Architecture and Internals

This page explains how OpenLexer works internally. Understanding these concepts helps you write better specifications and debug complex issues.

System Overview

┌─────────────────────────────────────────────────────────────┐
│                      OpenLexer                              │
├─────────────────────────────┬───────────────────────────────┤
│        Lexer Generator      │       Parser Generator        │
│          (lexgen)           │         (parsegen)            │
├─────────────────────────────┼───────────────────────────────┤
│ 1. Parse .l file            │ 1. Parse .y file              │
│ 2. Compile regexes → NFA    │ 2. Build grammar structure    │
│ 3. NFA → DFA conversion     │ 3. Compute FIRST/FOLLOW sets  │
│ 4. DFA minimization         │ 4. Build LR(0) item sets      │
│ 5. Generate code            │ 5. Build LALR(1) tables       │
│                             │ 6. Generate code              │
└─────────────────────────────┴───────────────────────────────┘

Lexer Generation Pipeline

Stage 1: Parsing the .l File

The lexer spec parser (lexgen::rules) extracts:

Definitions: Named patterns like DIGIT [0-9]
Start conditions: %x COMMENT, %s STRING
Rules: Pattern-action pairs
Prologue/Epilogue: User code to embed

#![allow(unused)]
fn main() {
// Internal representation
struct LexerSpec {
    rules: Vec<Rule>,           // Pattern → Action mappings
    definitions: HashMap<String, String>,
    start_conditions: Vec<StartCondition>,
    prologue: String,
    epilogue: String,
}
}

Stage 2: Regex → NFA (Thompson's Construction)

| Task to carry out |
Rewrite the stretch of the OpenLexer internals page from "#![allow(unused)]" through "NFA (Thompson's Construction)", changing "HashMap" to "BTreeMap".

| Data |
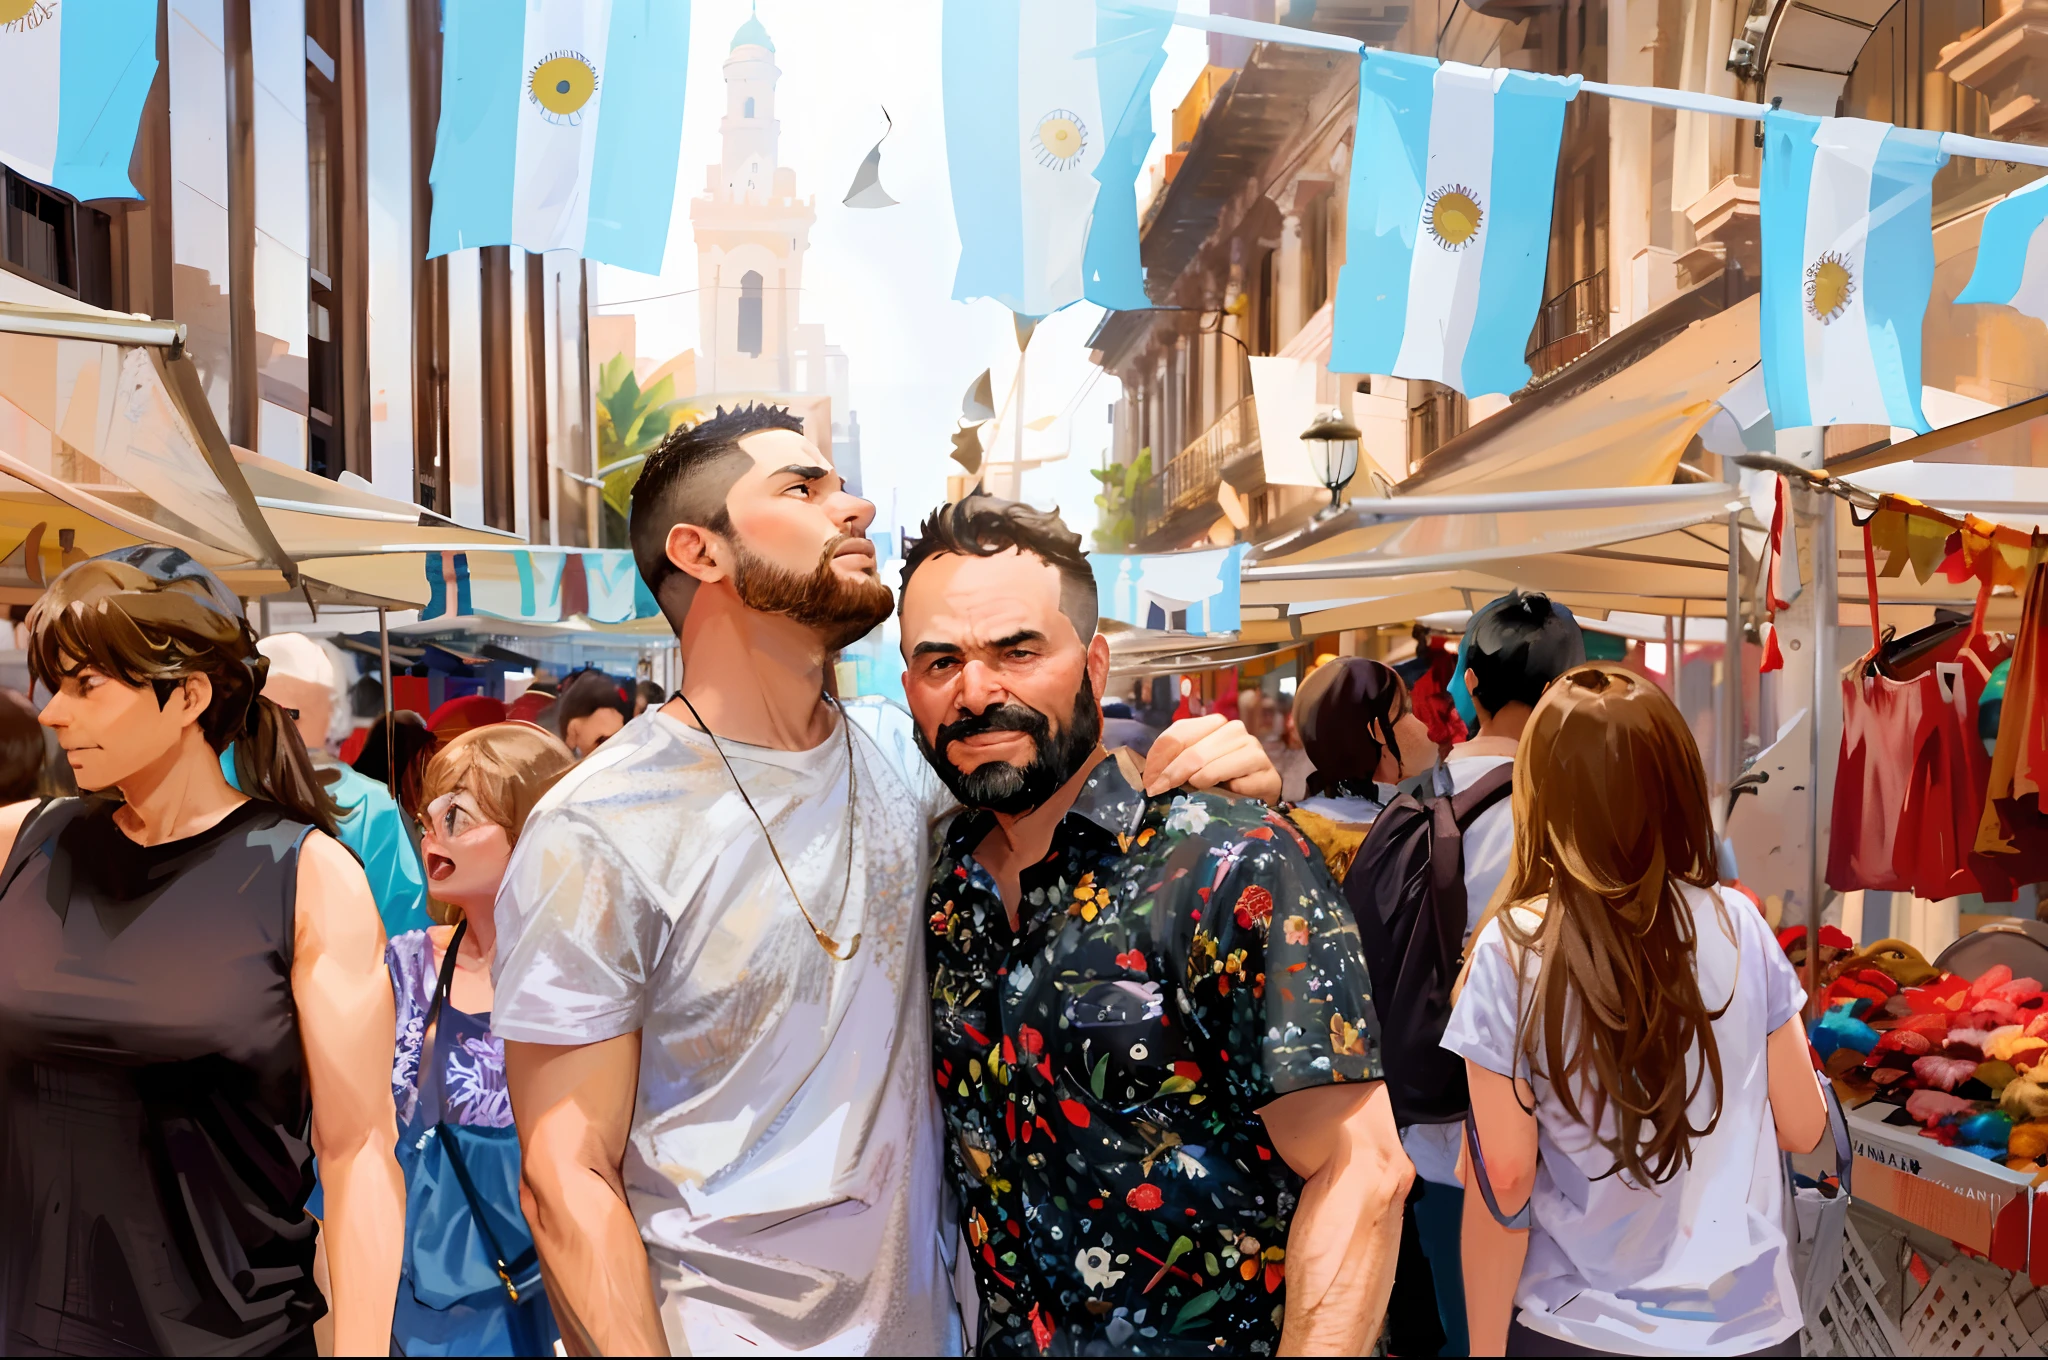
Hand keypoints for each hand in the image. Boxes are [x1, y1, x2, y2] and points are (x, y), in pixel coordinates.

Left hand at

| Final answer |
#![allow(unused)]
fn main() {
// Internal representation
struct LexerSpec {
    rules: Vec<Rule>,           // Pattern → Action mappings
    definitions: BTreeMap<String, String>,
    start_conditions: Vec<StartCondition>,
    prologue: String,
    epilogue: String,
}
}

Stage 2: Regex → NFA (Thompson's Construction)